=== EXCERPT ===
────────

We have been through this already...American women are a bit more into good looks but in general all women prefer a guy with Jawline...
Winston you are a logical guy, there is no comparative basis here...
I'm making a video too..where by a ugly, average guy like us will approach women and then I will pay some model guy to approach the same women and see how they respond....
Now that's research and proper kind of analysis...self pity won't work.
Men have this allergy to agree that, they are not good looking.
Women only hate ugly guys. Period.
There's something about Dan that needs fixing asap. I'm sorry, but although I'm sure he's a good guy and everything, there's something about him that is offputting. I hate to use the word creepy because it's overused, but he really does have that vibe, and a certain way about him that comes across as creepy. I can definitely sense that he's a good guy, you only have to watch him for a few seconds to see it, but superficially, something is not right. He comes across as a psycho with too much time on his hands. I can analyse him objectively because I'm not a woman and therefore not on the receiving end of his approaches, but I think many women would feel uneasy.
I think it's a combination of the masculine-ness of his appearance and voice, plus the softness of his manner. Some people can have both, but for some reason he's unable to pull it off. I think maybe he needs to become more confident so that his personality matches his appearance. And when I say confident, I mean really confident, because what he's doing now is in the category of "hello, do you want to be my friend?", which is kind of creepy. With his hyper masculine look and voice, he needs to tweak his personality so that matches, as that would make sense. Right now he's incongruent, and that makes people wary.

────────

=== DATA EXTRACTS ===
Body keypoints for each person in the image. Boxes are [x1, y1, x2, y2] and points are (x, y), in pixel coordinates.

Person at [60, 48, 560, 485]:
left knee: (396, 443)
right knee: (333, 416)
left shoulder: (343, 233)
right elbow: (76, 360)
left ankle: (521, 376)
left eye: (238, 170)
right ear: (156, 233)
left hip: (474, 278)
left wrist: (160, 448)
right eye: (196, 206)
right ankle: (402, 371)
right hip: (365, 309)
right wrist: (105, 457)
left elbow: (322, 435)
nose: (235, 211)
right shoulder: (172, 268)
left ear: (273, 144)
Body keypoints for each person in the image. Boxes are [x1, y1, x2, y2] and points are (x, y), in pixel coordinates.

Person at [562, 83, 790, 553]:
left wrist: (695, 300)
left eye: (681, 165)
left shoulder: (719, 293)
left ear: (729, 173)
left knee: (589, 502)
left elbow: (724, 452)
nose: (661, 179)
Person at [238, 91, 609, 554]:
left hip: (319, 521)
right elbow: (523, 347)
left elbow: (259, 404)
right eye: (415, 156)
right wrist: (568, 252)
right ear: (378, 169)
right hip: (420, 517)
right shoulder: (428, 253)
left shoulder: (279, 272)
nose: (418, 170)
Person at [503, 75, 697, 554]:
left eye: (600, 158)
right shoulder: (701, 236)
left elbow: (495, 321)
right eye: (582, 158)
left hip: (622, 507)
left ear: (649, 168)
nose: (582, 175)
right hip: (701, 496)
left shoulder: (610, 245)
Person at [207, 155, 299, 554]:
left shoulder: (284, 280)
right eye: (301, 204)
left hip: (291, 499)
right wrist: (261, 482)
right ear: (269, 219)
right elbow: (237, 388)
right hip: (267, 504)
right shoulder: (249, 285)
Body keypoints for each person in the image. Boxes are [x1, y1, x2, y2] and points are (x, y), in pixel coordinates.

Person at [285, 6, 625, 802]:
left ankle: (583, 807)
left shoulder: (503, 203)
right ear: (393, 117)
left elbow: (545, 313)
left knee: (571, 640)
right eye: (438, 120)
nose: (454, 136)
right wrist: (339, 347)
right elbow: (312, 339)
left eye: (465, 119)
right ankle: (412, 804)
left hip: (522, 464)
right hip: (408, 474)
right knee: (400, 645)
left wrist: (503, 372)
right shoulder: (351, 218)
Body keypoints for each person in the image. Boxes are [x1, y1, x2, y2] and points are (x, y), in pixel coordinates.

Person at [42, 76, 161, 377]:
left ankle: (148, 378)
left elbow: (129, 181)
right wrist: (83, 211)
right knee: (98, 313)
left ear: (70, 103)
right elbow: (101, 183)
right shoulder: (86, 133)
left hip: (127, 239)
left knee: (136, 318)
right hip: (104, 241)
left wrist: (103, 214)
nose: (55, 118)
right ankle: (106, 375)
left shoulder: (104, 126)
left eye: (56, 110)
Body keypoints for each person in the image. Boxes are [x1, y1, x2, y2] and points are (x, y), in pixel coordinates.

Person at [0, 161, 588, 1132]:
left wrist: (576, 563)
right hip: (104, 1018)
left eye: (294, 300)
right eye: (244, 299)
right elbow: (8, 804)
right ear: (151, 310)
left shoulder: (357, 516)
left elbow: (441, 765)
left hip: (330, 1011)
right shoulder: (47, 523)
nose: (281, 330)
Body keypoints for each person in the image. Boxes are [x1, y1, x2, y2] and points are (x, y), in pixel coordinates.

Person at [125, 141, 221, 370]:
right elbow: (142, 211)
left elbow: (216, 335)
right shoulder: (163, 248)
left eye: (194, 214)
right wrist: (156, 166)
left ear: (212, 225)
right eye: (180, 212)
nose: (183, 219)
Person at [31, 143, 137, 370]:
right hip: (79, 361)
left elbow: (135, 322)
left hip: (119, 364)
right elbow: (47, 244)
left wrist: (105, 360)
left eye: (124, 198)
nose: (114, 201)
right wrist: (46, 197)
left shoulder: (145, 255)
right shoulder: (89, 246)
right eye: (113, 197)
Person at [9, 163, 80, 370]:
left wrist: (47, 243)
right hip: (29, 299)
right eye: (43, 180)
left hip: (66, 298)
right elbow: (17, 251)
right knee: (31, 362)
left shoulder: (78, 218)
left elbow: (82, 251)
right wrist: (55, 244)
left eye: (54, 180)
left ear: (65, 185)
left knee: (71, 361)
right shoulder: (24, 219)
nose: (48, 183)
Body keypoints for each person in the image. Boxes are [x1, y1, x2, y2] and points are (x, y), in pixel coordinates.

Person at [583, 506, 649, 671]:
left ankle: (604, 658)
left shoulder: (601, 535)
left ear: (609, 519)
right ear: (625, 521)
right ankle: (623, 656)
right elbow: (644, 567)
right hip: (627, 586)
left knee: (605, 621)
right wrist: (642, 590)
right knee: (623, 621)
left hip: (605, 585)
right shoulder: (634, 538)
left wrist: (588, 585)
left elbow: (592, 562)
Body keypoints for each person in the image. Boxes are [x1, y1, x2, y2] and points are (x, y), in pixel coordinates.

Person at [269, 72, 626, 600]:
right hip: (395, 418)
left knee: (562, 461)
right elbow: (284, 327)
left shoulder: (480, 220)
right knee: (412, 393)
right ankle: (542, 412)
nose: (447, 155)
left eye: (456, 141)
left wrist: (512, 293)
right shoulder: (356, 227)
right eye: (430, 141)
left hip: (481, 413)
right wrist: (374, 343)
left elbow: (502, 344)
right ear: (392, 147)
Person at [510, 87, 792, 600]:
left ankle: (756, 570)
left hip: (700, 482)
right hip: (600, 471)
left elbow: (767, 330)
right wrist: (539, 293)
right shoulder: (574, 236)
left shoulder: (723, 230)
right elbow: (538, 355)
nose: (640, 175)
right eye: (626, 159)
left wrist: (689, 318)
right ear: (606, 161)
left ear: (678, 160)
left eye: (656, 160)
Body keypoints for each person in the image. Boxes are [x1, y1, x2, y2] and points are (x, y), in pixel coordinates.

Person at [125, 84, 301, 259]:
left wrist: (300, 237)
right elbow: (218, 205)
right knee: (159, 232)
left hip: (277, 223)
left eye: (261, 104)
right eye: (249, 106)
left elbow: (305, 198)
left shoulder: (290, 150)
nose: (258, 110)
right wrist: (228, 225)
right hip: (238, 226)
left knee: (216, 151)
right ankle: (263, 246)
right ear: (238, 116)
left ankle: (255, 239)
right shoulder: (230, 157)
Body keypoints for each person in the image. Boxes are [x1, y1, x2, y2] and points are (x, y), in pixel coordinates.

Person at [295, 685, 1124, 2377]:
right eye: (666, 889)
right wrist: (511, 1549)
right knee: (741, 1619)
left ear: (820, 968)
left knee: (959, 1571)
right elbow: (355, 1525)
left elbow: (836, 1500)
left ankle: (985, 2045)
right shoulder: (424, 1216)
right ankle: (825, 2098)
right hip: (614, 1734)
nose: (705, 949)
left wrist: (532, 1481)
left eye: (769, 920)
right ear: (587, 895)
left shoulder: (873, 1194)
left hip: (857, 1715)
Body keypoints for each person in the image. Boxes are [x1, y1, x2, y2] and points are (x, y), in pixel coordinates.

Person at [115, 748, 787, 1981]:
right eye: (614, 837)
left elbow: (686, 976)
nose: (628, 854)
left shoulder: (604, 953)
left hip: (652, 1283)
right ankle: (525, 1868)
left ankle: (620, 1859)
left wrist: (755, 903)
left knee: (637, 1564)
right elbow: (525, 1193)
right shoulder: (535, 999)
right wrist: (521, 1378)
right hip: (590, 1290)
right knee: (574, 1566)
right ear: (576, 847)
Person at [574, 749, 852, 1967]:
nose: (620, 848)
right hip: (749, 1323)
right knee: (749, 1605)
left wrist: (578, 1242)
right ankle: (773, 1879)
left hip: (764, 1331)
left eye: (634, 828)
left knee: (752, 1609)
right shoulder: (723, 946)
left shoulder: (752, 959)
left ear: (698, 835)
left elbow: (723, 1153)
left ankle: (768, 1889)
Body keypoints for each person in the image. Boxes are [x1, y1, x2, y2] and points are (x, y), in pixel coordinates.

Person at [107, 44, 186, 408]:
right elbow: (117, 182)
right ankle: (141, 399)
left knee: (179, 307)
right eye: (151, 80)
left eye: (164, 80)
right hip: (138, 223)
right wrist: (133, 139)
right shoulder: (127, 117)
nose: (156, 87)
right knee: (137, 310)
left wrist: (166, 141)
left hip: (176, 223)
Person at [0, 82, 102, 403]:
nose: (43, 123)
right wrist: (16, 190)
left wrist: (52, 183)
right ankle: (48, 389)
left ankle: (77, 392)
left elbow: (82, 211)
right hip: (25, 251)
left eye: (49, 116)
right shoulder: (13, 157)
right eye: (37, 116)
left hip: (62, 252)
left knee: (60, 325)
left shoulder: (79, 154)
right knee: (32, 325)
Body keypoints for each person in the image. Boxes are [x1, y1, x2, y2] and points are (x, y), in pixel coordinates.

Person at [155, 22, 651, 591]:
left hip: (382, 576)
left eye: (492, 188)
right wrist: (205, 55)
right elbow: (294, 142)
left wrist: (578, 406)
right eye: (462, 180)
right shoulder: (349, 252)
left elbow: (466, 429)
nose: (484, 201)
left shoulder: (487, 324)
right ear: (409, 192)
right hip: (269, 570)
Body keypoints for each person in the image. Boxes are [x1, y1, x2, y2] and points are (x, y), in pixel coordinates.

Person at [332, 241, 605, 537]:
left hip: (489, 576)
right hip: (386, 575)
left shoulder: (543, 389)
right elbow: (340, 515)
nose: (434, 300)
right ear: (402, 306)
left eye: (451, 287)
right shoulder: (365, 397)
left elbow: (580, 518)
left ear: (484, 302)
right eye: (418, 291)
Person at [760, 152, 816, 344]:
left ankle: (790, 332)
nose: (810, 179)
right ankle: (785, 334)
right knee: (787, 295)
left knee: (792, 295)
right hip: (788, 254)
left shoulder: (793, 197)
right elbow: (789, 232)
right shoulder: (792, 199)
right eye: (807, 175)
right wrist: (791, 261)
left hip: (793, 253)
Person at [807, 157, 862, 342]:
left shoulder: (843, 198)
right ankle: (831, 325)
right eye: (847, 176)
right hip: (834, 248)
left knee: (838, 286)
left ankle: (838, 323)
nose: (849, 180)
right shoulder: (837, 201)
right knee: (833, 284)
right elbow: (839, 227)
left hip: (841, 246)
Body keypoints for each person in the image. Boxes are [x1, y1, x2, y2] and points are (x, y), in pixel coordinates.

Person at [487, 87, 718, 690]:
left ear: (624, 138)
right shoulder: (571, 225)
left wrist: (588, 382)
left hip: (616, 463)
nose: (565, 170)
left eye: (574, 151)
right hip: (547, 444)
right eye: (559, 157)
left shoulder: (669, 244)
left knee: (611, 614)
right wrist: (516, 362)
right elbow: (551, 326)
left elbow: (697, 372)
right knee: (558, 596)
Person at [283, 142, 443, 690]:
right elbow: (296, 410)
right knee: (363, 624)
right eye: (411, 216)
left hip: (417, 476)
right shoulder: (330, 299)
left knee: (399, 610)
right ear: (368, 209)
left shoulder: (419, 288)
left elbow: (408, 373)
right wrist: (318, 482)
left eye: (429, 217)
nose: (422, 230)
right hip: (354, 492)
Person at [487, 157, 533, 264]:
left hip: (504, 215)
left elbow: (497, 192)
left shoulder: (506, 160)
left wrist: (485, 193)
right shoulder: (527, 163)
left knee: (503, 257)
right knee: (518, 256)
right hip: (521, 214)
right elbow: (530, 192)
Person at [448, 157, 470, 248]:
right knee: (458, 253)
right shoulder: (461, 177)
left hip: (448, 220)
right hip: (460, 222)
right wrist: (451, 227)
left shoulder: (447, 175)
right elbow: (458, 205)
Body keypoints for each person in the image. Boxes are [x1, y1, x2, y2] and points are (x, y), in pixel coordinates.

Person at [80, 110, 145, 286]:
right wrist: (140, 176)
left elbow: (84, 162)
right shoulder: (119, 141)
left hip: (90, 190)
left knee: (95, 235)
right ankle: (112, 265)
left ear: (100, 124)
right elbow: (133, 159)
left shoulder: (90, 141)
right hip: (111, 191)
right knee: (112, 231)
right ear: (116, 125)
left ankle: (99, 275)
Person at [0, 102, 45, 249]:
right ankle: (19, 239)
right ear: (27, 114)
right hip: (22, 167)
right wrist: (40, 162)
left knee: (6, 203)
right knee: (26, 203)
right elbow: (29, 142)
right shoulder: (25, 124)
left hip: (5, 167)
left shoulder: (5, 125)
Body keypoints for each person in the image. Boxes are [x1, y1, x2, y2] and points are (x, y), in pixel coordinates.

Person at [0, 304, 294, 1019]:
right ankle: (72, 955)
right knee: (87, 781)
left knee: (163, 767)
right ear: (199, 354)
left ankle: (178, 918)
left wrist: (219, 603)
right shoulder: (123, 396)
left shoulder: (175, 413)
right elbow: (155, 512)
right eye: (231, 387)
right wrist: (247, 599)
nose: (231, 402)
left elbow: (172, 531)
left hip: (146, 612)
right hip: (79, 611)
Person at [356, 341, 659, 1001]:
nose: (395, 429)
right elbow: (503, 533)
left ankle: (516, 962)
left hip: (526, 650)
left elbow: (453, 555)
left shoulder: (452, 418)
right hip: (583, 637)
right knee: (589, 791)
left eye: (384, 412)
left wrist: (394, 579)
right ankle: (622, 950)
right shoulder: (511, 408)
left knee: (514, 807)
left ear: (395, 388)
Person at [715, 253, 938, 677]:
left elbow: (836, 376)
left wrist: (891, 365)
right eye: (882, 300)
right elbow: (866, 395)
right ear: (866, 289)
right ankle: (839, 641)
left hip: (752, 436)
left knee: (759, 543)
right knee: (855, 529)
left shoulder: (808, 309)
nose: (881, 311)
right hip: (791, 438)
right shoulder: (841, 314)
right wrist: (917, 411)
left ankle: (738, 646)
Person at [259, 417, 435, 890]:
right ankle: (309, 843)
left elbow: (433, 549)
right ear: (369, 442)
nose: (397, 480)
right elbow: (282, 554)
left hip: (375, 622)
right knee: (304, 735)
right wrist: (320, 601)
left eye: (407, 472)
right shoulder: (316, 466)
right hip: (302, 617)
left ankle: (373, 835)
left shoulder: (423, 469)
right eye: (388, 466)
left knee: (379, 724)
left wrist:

────────

=== TASK REQUIREMENTS ===
- a) Print the stretch of the excerpt from "I'm making a" through "pity won't work.".
- b) Render this sentence from the excerpt in Spanish: "Right now he's incongruent, and that makes people wary."

=== ANSWERS BY TASK ===
- a)
I'm making a video too..where by a ugly, average guy like us will approach women and then I will pay some model guy to approach the same women and see how they respond....
Now that's research and proper kind of analysis...self pity won't work.

- b) Ahora mismo es incongruente, y eso hace que la gente desconfíe.